» **WORK REQUIRED**: Out of the records below, copy all lines in which the word "index" occurs.

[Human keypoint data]
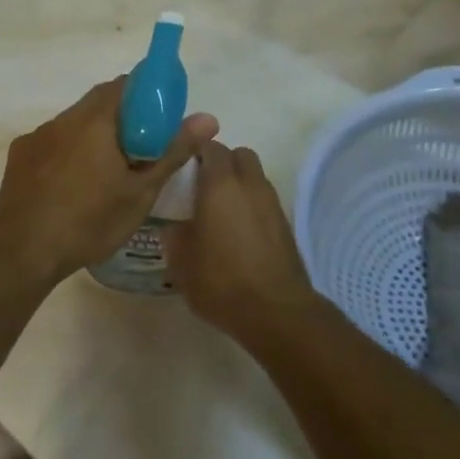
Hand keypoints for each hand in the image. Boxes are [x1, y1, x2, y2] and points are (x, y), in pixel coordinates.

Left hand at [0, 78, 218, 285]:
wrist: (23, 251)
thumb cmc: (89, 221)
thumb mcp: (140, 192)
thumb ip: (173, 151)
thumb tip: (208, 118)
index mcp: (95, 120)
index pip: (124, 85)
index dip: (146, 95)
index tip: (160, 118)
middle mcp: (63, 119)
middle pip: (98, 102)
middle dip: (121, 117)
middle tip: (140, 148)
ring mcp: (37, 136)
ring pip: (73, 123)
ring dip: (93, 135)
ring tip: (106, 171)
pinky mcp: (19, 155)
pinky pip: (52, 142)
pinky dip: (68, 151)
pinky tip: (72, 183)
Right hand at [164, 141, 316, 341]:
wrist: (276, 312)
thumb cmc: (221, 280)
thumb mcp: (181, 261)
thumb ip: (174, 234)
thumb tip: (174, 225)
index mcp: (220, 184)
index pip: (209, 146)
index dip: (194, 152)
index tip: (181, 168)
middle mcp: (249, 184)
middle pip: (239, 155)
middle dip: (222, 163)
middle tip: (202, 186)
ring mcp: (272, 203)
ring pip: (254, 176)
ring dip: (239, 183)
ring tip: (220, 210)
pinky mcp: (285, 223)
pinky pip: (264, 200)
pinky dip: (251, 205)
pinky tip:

» **TASK SOLUTION**:
index mcp: (95, 120)
index pip: (124, 85)
index dip: (146, 95)
index tip: (160, 118)
index mcp: (220, 184)
index pip: (209, 146)
index dip: (194, 152)
index tip: (181, 168)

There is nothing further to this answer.